The authors both cite nationalism, much of it justified considering what the PRC has achieved, as a key element in maintaining support for the Party. I wholeheartedly agree and will add that the nationalism, dare I say sometimes bordering on jingoism, has at times gotten quite scary and is what at the end of my decade there worried me the most about living in Beijing as an American with small children.

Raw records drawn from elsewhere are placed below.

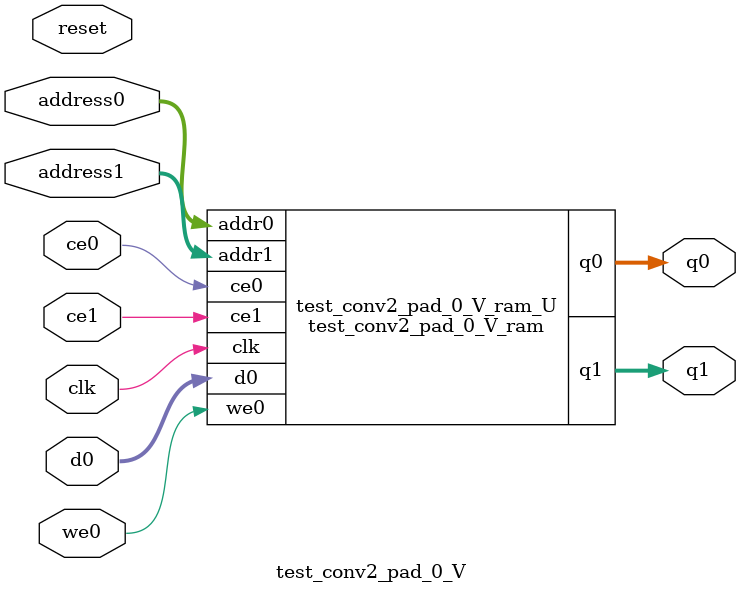
<source format=v>
`timescale 1 ns / 1 ps
module test_conv2_pad_0_V_ram (addr0, ce0, d0, we0, q0, addr1, ce1, q1,  clk);

parameter DWIDTH = 4;
parameter AWIDTH = 18;
parameter MEM_SIZE = 212544;

input[AWIDTH-1:0] addr0;
input ce0;
input[DWIDTH-1:0] d0;
input we0;
output reg[DWIDTH-1:0] q0;
input[AWIDTH-1:0] addr1;
input ce1;
output reg[DWIDTH-1:0] q1;
input clk;

(* ram_style = "block" *)reg [DWIDTH-1:0] ram[0:MEM_SIZE-1];




always @(posedge clk)  
begin 
    if (ce0) begin
        if (we0) 
            ram[addr0] <= d0; 
        q0 <= ram[addr0];
    end
end


always @(posedge clk)  
begin 
    if (ce1) begin
        q1 <= ram[addr1];
    end
end


endmodule

`timescale 1 ns / 1 ps
module test_conv2_pad_0_V(
    reset,
    clk,
    address0,
    ce0,
    we0,
    d0,
    q0,
    address1,
    ce1,
    q1);

parameter DataWidth = 32'd4;
parameter AddressRange = 32'd212544;
parameter AddressWidth = 32'd18;
input reset;
input clk;
input[AddressWidth - 1:0] address0;
input ce0;
input we0;
input[DataWidth - 1:0] d0;
output[DataWidth - 1:0] q0;
input[AddressWidth - 1:0] address1;
input ce1;
output[DataWidth - 1:0] q1;



test_conv2_pad_0_V_ram test_conv2_pad_0_V_ram_U(
    .clk( clk ),
    .addr0( address0 ),
    .ce0( ce0 ),
    .we0( we0 ),
    .d0( d0 ),
    .q0( q0 ),
    .addr1( address1 ),
    .ce1( ce1 ),
    .q1( q1 ));

endmodule


</source>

As for the idea, common in the West, that Liberal Democracy is superior and of course most Chinese, and especially those who have lived abroad, must yearn for it, I will say, as upsetting as this may be to some, myself included, that the US has done the democracy brand no favors in the last decade plus between the Iraq disaster, the Arab spring, and now Donald Trump. The CCP propaganda railing against the dangers of democracy is almost fact-based and writes itself these days, and the chaos especially in parts of the Middle East as a result of democracy promotion efforts really does help the Communist Party position itself as the guarantor of stability against chaos, something that resonates deeply in the People’s Republic of China.

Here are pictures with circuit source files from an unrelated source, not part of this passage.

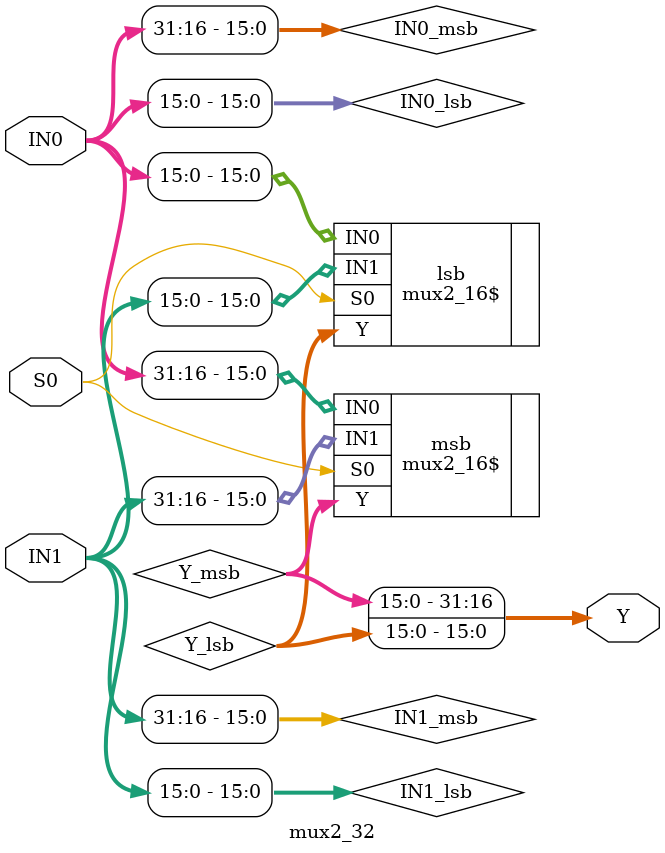
<source format=v>
`timescale 1ns / 1ps
module mux2_32(
    input [31:0] IN0,
    input [31:0] IN1,
    input S0,
    output [31:0] Y
);

    wire [15:0] Y_lsb, Y_msb;
    wire [15:0] IN0_lsb, IN0_msb;
    wire [15:0] IN1_lsb, IN1_msb;
    assign IN0_lsb = IN0[15:0];
    assign IN0_msb = IN0[31:16];
    assign IN1_lsb = IN1[15:0];
    assign IN1_msb = IN1[31:16];
    mux2_16$ lsb(
        .Y(Y_lsb),
        .IN0(IN0_lsb),
        .IN1(IN1_lsb),
        .S0(S0)
    );

    mux2_16$ msb(
        .Y(Y_msb),
        .IN0(IN0_msb),
        .IN1(IN1_msb),
        .S0(S0)
    );

    assign Y = {Y_msb, Y_lsb};
endmodule
</source>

But, if the CCP has such popular support, and as Xi regularly says should have confidence in itself, why then have we seen such an increase in repressive policies since 2008 and especially since Xi become General Secretary in 2012? If the CCP is on the right path, why does it need to arrest so many lawyers, dramatically restrict the scope of activities for NGOs, tighten censorship across all media, enhance controls on history through campaigns against “historical nihilism”, and crackdown on religion and on anyone who demonstrates the slightest hint of organizing outside of Party control? Why are we seeing a return of the Party into seemingly all aspects of life in the PRC? Are these things happening because the Party has had paranoia and control in its DNA since its founding, and the advancement of technology, big data and the proliferation of digital surveillance has allowed the security services to have an almost panopticon view of society so they are discovering more real and perceived threats in near real-time? Or is the Party seeing things beyond the polls and surveys that indicate its hold on power is tenuous? And are increased capital outflows, emigration and the growing numbers of Chinese going overseas to study, at younger and younger ages, signs of dissatisfaction with the current environment?
Predicting the direction of the PRC usually ends badly for the forecaster. The scenario to which today I would ascribe the highest expected outcome is not collapse or crackup but a march towards a much harsher authoritarianism. One wonders what it will take for the Party to maintain real popular support in that scenario, and what that might mean for the PRC economy, its citizens and the rest of the world.